It’s Christmas Eve, and our three main Westminster party leaders have each released a message to the electorate. Here they are:
The Prime Minister is the only one of the three leaders who describes himself as Christian. He focuses on looking out for not only those at home, but also those suffering overseas:
This Christmas I think we can be very proud as a country at how we honour these values through helping those in need at home and around the world.
So this Christmas, as we celebrate the birth of Christ with friends, families and neighbours, let us think about those in need at home and overseas, and of those extraordinary professionals and volunteers who help them.
One hundred years ago soldiers on the Western Front stopped their hostilities to cross no man’s land, to shake hands and – famously – to play football. In the midst of a tragic conflict the generosity, hope and sense of human solidarity that is characteristic of the Christian faith and culture came to the fore. What an extraordinary and unexpected event.
We need the same sense of compassion in the face of the suffering and hatred that afflicts parts of our world. And especially in the Middle East, the cradle of Christianity. Let us remember those caught up in fighting and in fear of their lives.
I am proud that the Labour movement has such deep roots in the Christian tradition of social activism and solidarity in the United Kingdom. This Christmas, I want to pay tribute to all who spend time, effort and skill in serving the needs of their fellow citizens in a voluntary and professional capacity.

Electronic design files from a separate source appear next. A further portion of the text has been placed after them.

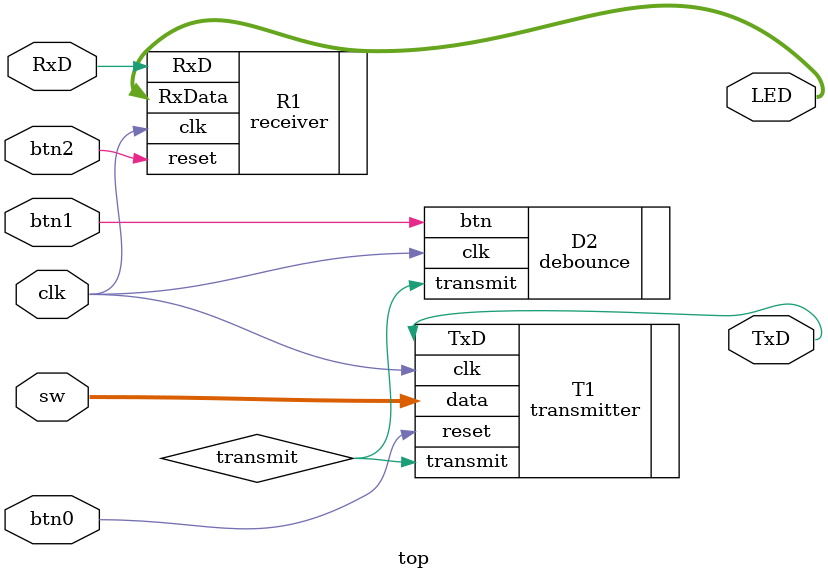
<source format=v>
`timescale 1ns / 1ps


module top(
input [7:0]sw,
input btn0,
input btn1,
input btn2,
input clk,
input RxD,
output TxD,
//output TxD_debug,
//output transmit_debug,
//output button_debug, 
//output clk_debug,
output wire [7:0] LED
); 

wire transmit;
//assign TxD_debug = TxD;
//assign transmit_debug = transmit;
//assign button_debug = btn1;
//assign clk_debug = clk;


debounce D2 (.clk(clk), .btn(btn1), .transmit(transmit));
transmitter T1 (.clk(clk), .reset(btn0),.transmit(transmit),.TxD(TxD),.data(sw));
receiver R1(.clk(clk), .reset(btn2), .RxD(RxD), .RxData(LED));

endmodule

</source>
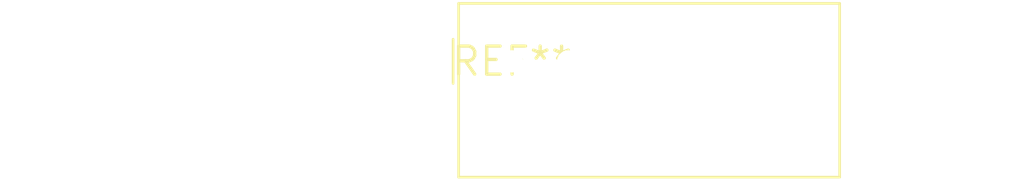
<source format=kicad_pcb>
(kicad_pcb (version 20240108) (generator pcbnew)

  (general
    (thickness 1.6)
  )

  (paper "A4")
  (layers
    (0 "F.Cu" signal)
    (31 "B.Cu" signal)
    (32 "B.Adhes" user "B.Adhesive")
    (33 "F.Adhes" user "F.Adhesive")
    (34 "B.Paste" user)
    (35 "F.Paste" user)
    (36 "B.SilkS" user "B.Silkscreen")
    (37 "F.SilkS" user "F.Silkscreen")
    (38 "B.Mask" user)
    (39 "F.Mask" user)
    (40 "Dwgs.User" user "User.Drawings")
    (41 "Cmts.User" user "User.Comments")
    (42 "Eco1.User" user "User.Eco1")
    (43 "Eco2.User" user "User.Eco2")
    (44 "Edge.Cuts" user)
    (45 "Margin" user)
    (46 "B.CrtYd" user "B.Courtyard")
    (47 "F.CrtYd" user "F.Courtyard")
    (48 "B.Fab" user)
    (49 "F.Fab" user)
    (50 "User.1" user)
    (51 "User.2" user)
    (52 "User.3" user)
    (53 "User.4" user)
    (54 "User.5" user)
    (55 "User.6" user)
    (56 "User.7" user)
    (57 "User.8" user)
    (58 "User.9" user)
  )

  (setup
    (pad_to_mask_clearance 0)
    (pcbplotparams
      (layerselection 0x00010fc_ffffffff)
      (plot_on_all_layers_selection 0x0000000_00000000)
      (disableapertmacros false)
      (usegerberextensions false)
      (usegerberattributes false)
      (usegerberadvancedattributes false)
      (creategerberjobfile false)
      (dashed_line_dash_ratio 12.000000)
      (dashed_line_gap_ratio 3.000000)
      (svgprecision 4)
      (plotframeref false)
      (viasonmask false)
      (mode 1)
      (useauxorigin false)
      (hpglpennumber 1)
      (hpglpenspeed 20)
      (hpglpendiameter 15.000000)
      (dxfpolygonmode false)
      (dxfimperialunits false)
      (dxfusepcbnewfont false)
      (psnegative false)
      (psa4output false)
      (plotreference false)
      (plotvalue false)
      (plotinvisibletext false)
      (sketchpadsonfab false)
      (subtractmaskfromsilk false)
      (outputformat 1)
      (mirror false)
      (drillshape 1)
      (scaleselection 1)
      (outputdirectory "")
    )
  )

  (net 0 "")

  (footprint "Converter_DCDC_TRACO_TMR-1-xxxx_Single_THT" (layer "F.Cu") (at 0 0))

)

</source>
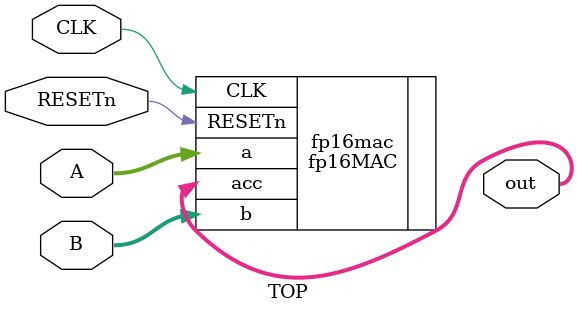
<source format=v>
module TOP #(parameter bw = 16)(A,B,out ,CLK, RESETn);
input   [bw-1:0]   A,B;
output	[bw-1:0] out;

input          CLK, RESETn;

    //ripple_carry_adder(.A(A),.B(B),.cin(Cin),.sum(Sum),.cout(Cout),.CLK(CLK),.RESETn(RESETn));
    //CLA_32bit cla4(.A(A),.B(B),.cin(Cin),.sum(Sum),.cout(Cout),.CLK(CLK),.RESETn(RESETn));
    //kogge_stone_Nbit kog4(.A(A),.B(B),.cin(Cin),.sum(Sum),.cout(Cout),.CLK(CLK),.RESETn(RESETn));
    //pipe_ripple_carry_adder(.A(A),.B(B),.cin(Cin),.sum(Sum),.cout(Cout),.CLK(CLK),.RESETn(RESETn));
    //pipe_CLA_32bit(.A(A),.B(B),.cin(Cin),.sum(Sum),.cout(Cout),.CLK(CLK),.RESETn(RESETn));
    //pipe_kogge_stone_Nbit pKogN(.A(A),.B(B),.cin(Cin),.sum(Sum),.cout(Cout),.CLK(CLK),.RESETn(RESETn));
    //multiplier M(.A(A),.B(B),.out(out),.CLK(CLK),.RESETn(RESETn));
	fp16MAC fp16mac(.a(A), .b(B), .acc(out), .CLK(CLK), .RESETn(RESETn));

    //multiplier_array_pipe #(.bw(bw)) M(.A(A),.B(B),.out(out),.CLK(CLK),.RESETn(RESETn));
    //multiplier_array M(.A(A),.B(B),.out(out),.CLK(CLK),.RESETn(RESETn));
endmodule


</source>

Our country faces a choice next year. Let’s choose generosity and inclusion. I hope you have a very merry Christmas and a peaceful New Year.

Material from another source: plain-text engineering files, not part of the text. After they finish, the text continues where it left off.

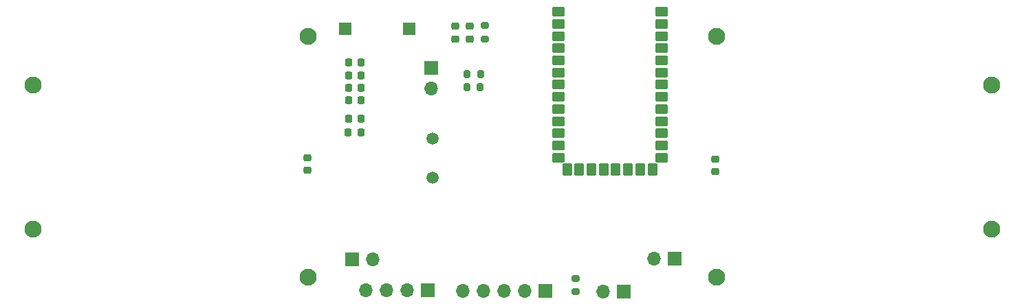
<source format=gts>
G04 #@! TF.GenerationSoftware,KiCad,Pcbnew,7.0.1*
G04 #@! TF.CreationDate,2024-07-14T18:55:08+02:00*
G04 #@! TF.ProjectId,Gruzik2.0,4772757a-696b-4322-9e30-2e6b69636164,rev?*
G04 #@! TF.SameCoordinates,Original*
G04 #@! TF.FileFunction,Soldermask,Top*
G04 #@! TF.FilePolarity,Negative*
%FSLAX46Y46*%
G04 Gerber Fmt 4.6, Leading zero omitted, Abs format (unit mm)*
G04 Created by KiCad (PCBNEW 7.0.1) date 2024-07-14 18:55:08*
%MOMM*%
%LPD*%
G01*
G04 APERTURE LIST*
G04 Aperture macros list*
%AMRoundRect*
0 Rectangle with rounded corners*
0 $1 Rounding radius*
0 $2 $3 $4 $5 $6 $7 $8 $9 X,Y pos of 4 corners*
0 Add a 4 corners polygon primitive as box body*
4,1,4,$2,$3,$4,$5,$6,$7,$8,$9,$2,$3,0*
0 Add four circle primitives for the rounded corners*
1,1,$1+$1,$2,$3*
1,1,$1+$1,$4,$5*
1,1,$1+$1,$6,$7*
1,1,$1+$1,$8,$9*
0 Add four rect primitives between the rounded corners*
20,1,$1+$1,$2,$3,$4,$5,0*
20,1,$1+$1,$4,$5,$6,$7,0*
20,1,$1+$1,$6,$7,$8,$9,0*
20,1,$1+$1,$8,$9,$2,$3,0*%
G04 Aperture macros list end*
%ADD10RoundRect,0.102000X-0.650000X-0.500000X0.650000X-0.500000X0.650000X0.500000X-0.650000X0.500000X0*%
%ADD11RoundRect,0.102000X0.500000X-0.650000X0.500000X0.650000X-0.500000X0.650000X-0.500000X-0.650000X0*%
%ADD12RoundRect,0.102000X0.650000X0.500000X-0.650000X0.500000X-0.650000X-0.500000X0.650000X-0.500000X0*%
%ADD13RoundRect,0.225000X0.250000X-0.225000X0.250000X0.225000X-0.250000X0.225000X-0.250000X-0.225000X0*%
%ADD14C,2.100000*%
%ADD15R,1.700000X1.700000*%
%ADD16O,1.700000X1.700000*%
%ADD17RoundRect,0.200000X-0.275000X0.200000X-0.275000X-0.200000X0.275000X-0.200000X0.275000X0.200000X0*%
%ADD18RoundRect,0.200000X0.275000X-0.200000X0.275000X0.200000X-0.275000X0.200000X-0.275000X-0.200000X0*%
%ADD19RoundRect,0.200000X0.200000X0.275000X-0.200000X0.275000X-0.200000X-0.275000X0.200000X-0.275000X0*%
%ADD20RoundRect,0.225000X0.225000X0.250000X-0.225000X0.250000X-0.225000X-0.250000X0.225000X-0.250000X0*%
%ADD21R,1.500000X1.500000*%
%ADD22RoundRect,0.218750X-0.256250X0.218750X-0.256250X-0.218750X0.256250X-0.218750X0.256250X0.218750X0*%
%ADD23C,1.500000*%
G04 APERTURE END LIST*
D10*
X105980000Y-135095000D03*
X105980000Y-136595000D03*
X105980000Y-138095000D03*
X105980000Y-139595000D03*
X105980000Y-141095000D03*
X105980000Y-142595000D03*
X105980000Y-144095000D03*
X105980000Y-145595000D03*
X105980000Y-147095000D03*
X105980000Y-148595000D03*
X105980000Y-150095000D03*
X105980000Y-151595000D03*
X105980000Y-153095000D03*
D11*
X107080000Y-154595000D03*
X108580000Y-154595000D03*
X110080000Y-154595000D03*
X111580000Y-154595000D03*
X113080000Y-154595000D03*
X114580000Y-154595000D03*
X116080000Y-154595000D03*
X117580000Y-154595000D03*
D12*
X118680000Y-153095000D03*
X118680000Y-151595000D03*
X118680000Y-150095000D03*
X118680000Y-148595000D03*
X118680000Y-147095000D03*
X118680000Y-145595000D03*
X118680000Y-144095000D03*
X118680000Y-142595000D03*
X118680000Y-141095000D03*
X118680000Y-139595000D03*
X118680000Y-138095000D03*
X118680000Y-136595000D03*
X118680000Y-135095000D03*
D13*
X125310000Y-154835000D03*
X125310000Y-153285000D03*
D14*
X125476000Y-138176000D03*
D15*
X80610000Y-165630000D03*
D16*
X83150000Y-165630000D03*
D14*
X125476000Y-167894000D03*
D17*
X96930000Y-136820000D03*
X96930000Y-138470000D03*
D18*
X108120000Y-169660000D03*
X108120000Y-168010000D03*
D19*
X96415000Y-142820000D03*
X94765000Y-142820000D03*
D20*
X81760000Y-144470000D03*
X80210000Y-144470000D03*
D15*
X114030000Y-169660000D03*
D16*
X111490000Y-169660000D03*
D21*
X79810000Y-137210000D03*
X87610000Y-137210000D03*
D15*
X104420000Y-169540000D03*
D16*
X101880000Y-169540000D03*
X99340000Y-169540000D03*
X96800000Y-169540000D03*
X94260000Y-169540000D03*
D20*
X81760000Y-142930000D03*
X80210000Y-142930000D03*
D14*
X75184000Y-167894000D03*
D15*
X120360000Y-165600000D03*
D16*
X117820000Y-165600000D03*
D19*
X96395000Y-144400000D03*
X94745000Y-144400000D03*
D20*
X81760000Y-146010000D03*
X80210000Y-146010000D03*
D15*
X90385000Y-142000000D03*
D16*
X90385000Y-144540000D03*
D13*
X93300000Y-138450000D03*
X93300000Y-136900000D03*
D22*
X95130000Y-136880000D03*
X95130000Y-138455000D03*
D14*
X159338000Y-161925000D03*
D23*
X90560000Y-155620000D03*
X90560000Y-150740000D03*
D13*
X75100000Y-154670000D03*
X75100000Y-153120000D03*
D14*
X75184000Y-138176000D03*
X159338000Y-144145000D03*
D20*
X81695000Y-149970000D03*
X80145000Y-149970000D03*
D15*
X89910000Y-169500000D03*
D16*
X87370000Y-169500000D03*
X84830000Y-169500000D03*
X82290000Y-169500000D03*
D14*
X41322000Y-161925000D03*
D20*
X81755000Y-141360000D03*
X80205000Y-141360000D03*
D14*
X41322000Y-144145000D03*
D20*
X81705000Y-148270000D03*
X80155000Y-148270000D03*
M02*

</source>
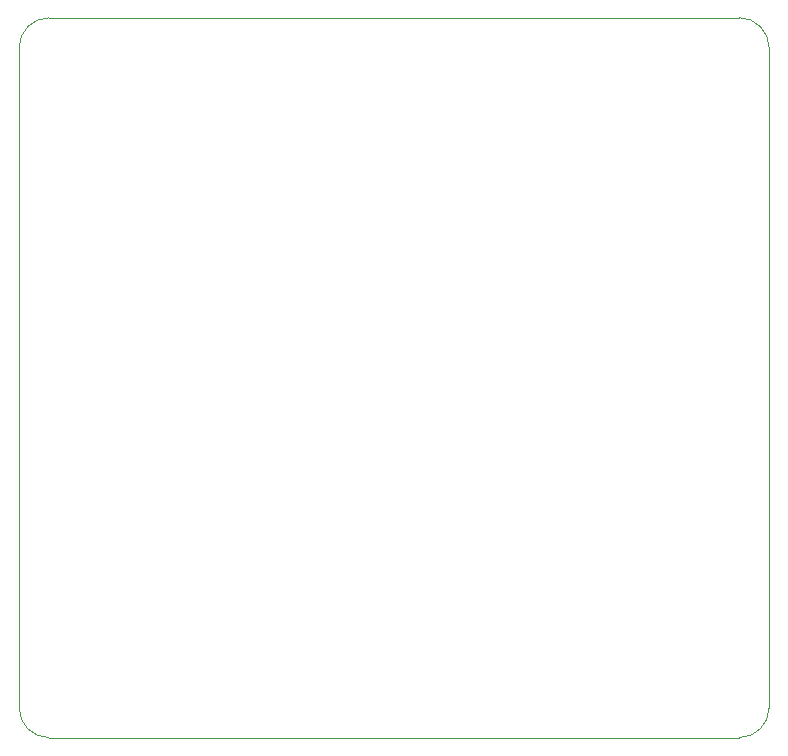
<source format=gm1>
G04 #@! TF.GenerationSoftware,KiCad,Pcbnew,8.0.9*
G04 #@! TF.CreationDate,2025-03-02T14:16:38+01:00*
G04 #@! TF.ProjectId,cjss190,636a7373-3139-4302-9e6b-696361645f70,rev?*
G04 #@! TF.SameCoordinates,Original*
G04 #@! TF.FileFunction,Profile,NP*
%FSLAX46Y46*%
G04 Gerber Fmt 4.6, Leading zero omitted, Abs format (unit mm)*
G04 Created by KiCad (PCBNEW 8.0.9) date 2025-03-02 14:16:38*
%MOMM*%
%LPD*%
G01*
G04 APERTURE LIST*
G04 #@! TA.AperFunction,Profile*
%ADD10C,0.050000*%
G04 #@! TD*
G04 APERTURE END LIST*
D10*
X44450000Y-46990000D02*
G75*
G02*
X46990000Y-44450000I2540000J0D01*
G01*
X46990000Y-44450000D02*
X105410000Y-44450000D01*
X107950000Y-46990000D02*
X107950000Y-102870000D01*
X46990000Y-105410000D02*
G75*
G02*
X44450000Y-102870000I0J2540000D01*
G01*
X44450000Y-102870000D02*
X44450000Y-46990000D01*
X105410000Y-44450000D02*
G75*
G02*
X107950000Y-46990000I0J-2540000D01*
G01*
X105410000Y-105410000D02*
X46990000Y-105410000D01*
X107950000Y-102870000D02*
G75*
G02*
X105410000Y-105410000I-2540000J0D01*
G01*
M02*

</source>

The Labour leader has sent a message rather than a video. He concentrates on the First World War and the Christmas truce that took place a hundred years ago, and praises the “Christian tradition of social activism”. He calls on voters to choose “generosity and inclusion” next May.
The Deputy Prime Minister also refers to the Christmas truce, and extends this to an urge for us to remember those “who are caught up in conflict or who need our help”. He adds that the Christian values of Christmas are, “universal, speaking to and uniting people of all faiths and none”.